With Faith Christian Academy sitting on a comfortable lead against Colorado Academy with six minutes remaining, it was Kaylee's moment. She entered the game to the cheers of fans from both schools. The bright smile on her face told you everything you needed to know about what this moment meant to Kaylee.
"For Kaylee that's what it was about. It was, I don't just want to go in there, I'd like to contribute and get that moment," says Coach Long.
Unselfishly, her teammates worked to get the ball into Kaylee's hands for a shot. Five times she took good shots that went off the rim and out. Each time the crowd groaned. Each time Kaylee smile grew bigger. She was doing something she had dreamed of for four years and she was on the court with a team she loved. It couldn't get better than that.
Then it did.
With just over a minute left to play in the game, one last chance for Kaylee to shoot came from an unexpected place: the other teams bench.
Colorado Academy head coach Lee Gibson, Jr. called a timeout and the words he said to his team personify the word sportsmanship.
"I said, we're going to try to put number 40 (Kaylee) on the line and see if she can make a free throw," says Coach Gibson.
With 56 seconds left in the game, the ball came to Kaylee and she was fouled. She walked to the foul line and when the ball left her hands the only thing it touched was net. The crowd erupted.
"You see Kaylee make that shot and the whole crowd roared and her friends and family and then to see the first two people who congratulated her were Colorado Academy players, what could be better," says Coach Long.
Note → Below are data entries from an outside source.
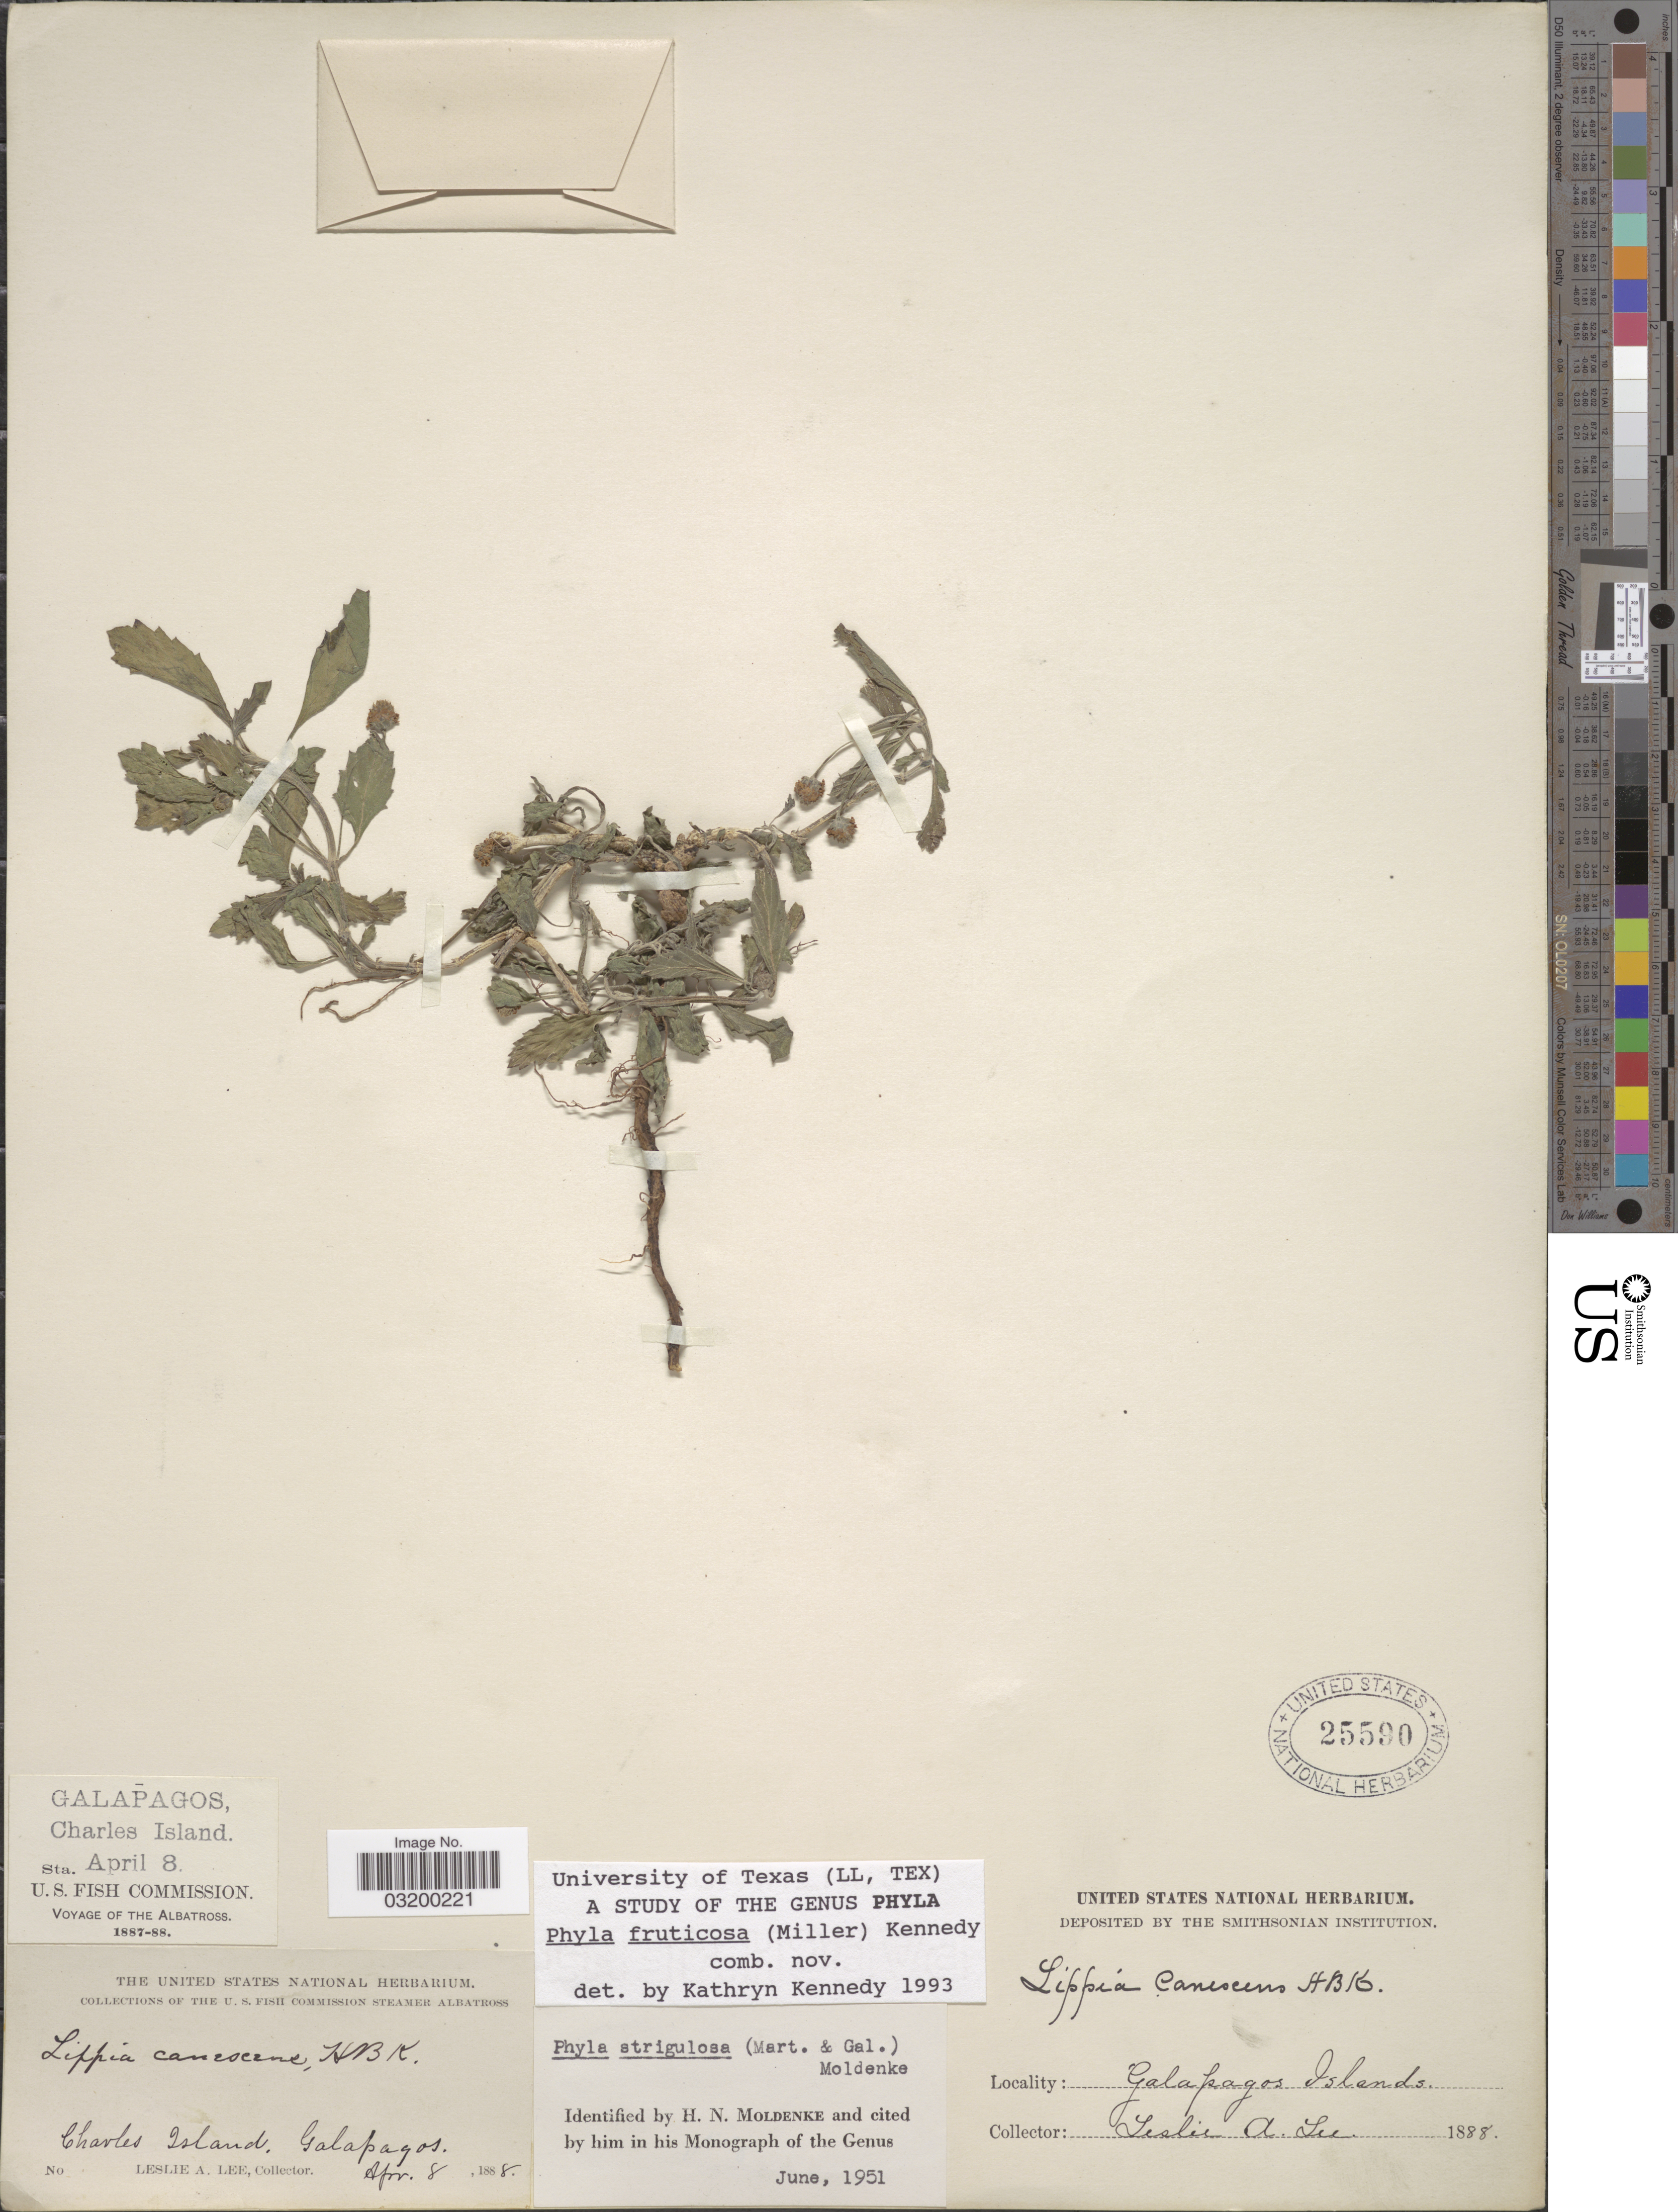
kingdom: Plantae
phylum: Tracheophyta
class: Magnoliopsida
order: Lamiales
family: Verbenaceae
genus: Phyla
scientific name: Phyla fruticosa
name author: (Mill.) K. Kenn. ex Wunderlin & B.F. Hansen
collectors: L. Lee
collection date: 1888-04-08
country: Ecuador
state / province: Colón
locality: Charles Island, Galapagos Islands.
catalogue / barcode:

"I just got chills and it was a good moment and something that I'll always remember," says Coach Gibson.
It was a moment that defines everything that is good and right about sports. Two teams and two coaches who recognized a moment that was far more important than the game. That moment was not about team records or final scores. It was about giving someone who deserved it one final shot. The result was one final memory that no one present in the gym that day will ever forget.
"That moment was bigger than the game," says Coach Gibson.